The basic distinction is between smaller (smaller than 1 MW) and larger stations (larger than 1 MW). 20% of the large power stations in Germany are storage power stations, 80% are run-of-river plants.

  • Smaller hydroelectric power stations

    There is a certain expansion potential for small hydroelectric plants, in particular through modernisation and reactivation of existing plants or in some cases through the construction of new transverse structures which become economically viable due to the Renewable Energy Sources Act (EEG). In this context nature protection and water ecology issues must be taken into account. These plants are either stand-alone operations or grid-connected. Technically they are either pumped storage plants or run-of-river plants; due to smaller fall heads and water volumes their power output is lower.

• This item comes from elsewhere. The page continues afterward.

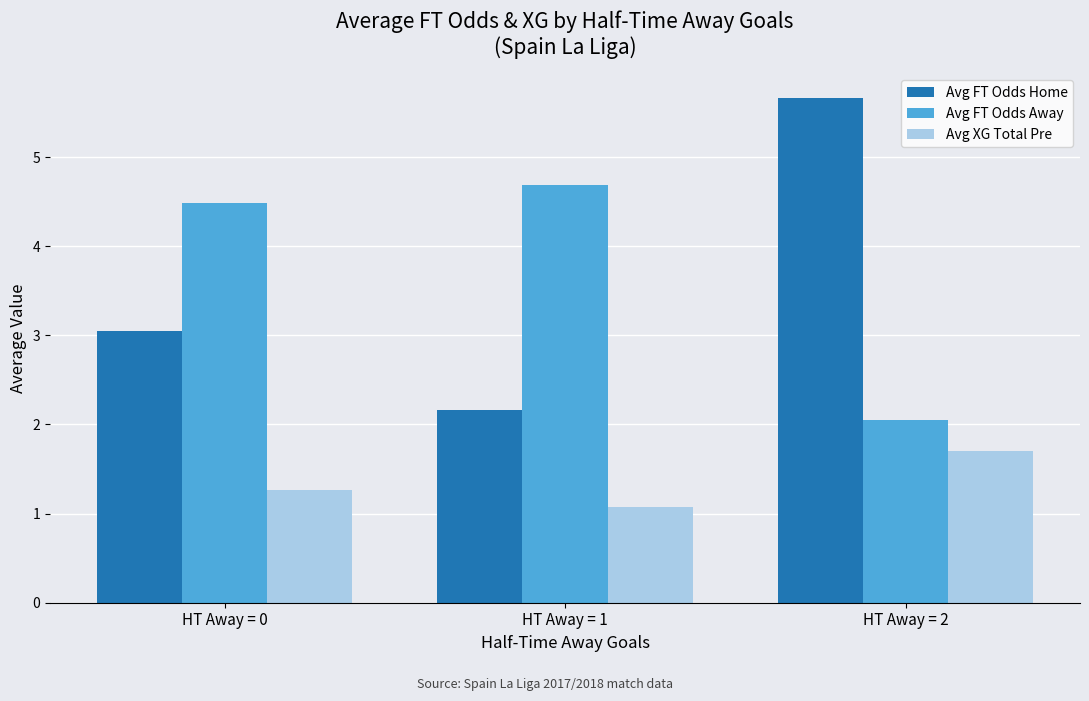

How many groups of bars are there?

3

    Standard investment in the construction of new smaller hydroelectric power stations with a capacity range of 100 to 1,000 kW varies between 4,000 and 6,000 €/kW. Electricity production costs are between 10 and 23 cent/kWh in the case of standard capacity utilisation of 3,000 to 5,000 full load hours per year. Construction costs for hydroelectric power stations are linked to the installed capacity. However, they are also influenced by the water level difference, other on-site conditions and in particular ecological measures that may be needed.
  • Storage power stations

    Storage power stations use the high gradient and the storage capacity of reservoirs and mountain lakes for electricity generation. In barrage power plants turbines are located at the foot of the dam wall. In pumped mountain power stations delivery mains connect a high-altitude lake with a hydroelectric power station in a valley. Pumped storage plants can be used to meet base load requirements or to cover peak operation requirements.

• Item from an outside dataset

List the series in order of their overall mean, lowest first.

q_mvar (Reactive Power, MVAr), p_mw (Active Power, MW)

    Pumped storage plants use water pumped up from a valley rather than natural water reserves. Electricity generated at times of low demand may thus be stored for an interim period as potential water energy and be released again in peak hours via a turbine.

  • Run-of-river plants
    Run-of-river plants use the current of a river or a canal for electricity generation. A low fall head and relatively large water volumes which fluctuate considerably with the seasons are a typical feature. For economic reasons these stations are often built alongside locks.


Many German companies specialised in such power stations are also very active abroad. Equally, companies from Austria, Switzerland, France, the Czech Republic and Poland are active on the German market. It is therefore difficult to estimate job impacts. Latest estimates show that in Germany in 2007 approx. 9,400 people were employed in the hydropower sector which generated a total turnover of €1.23 billion.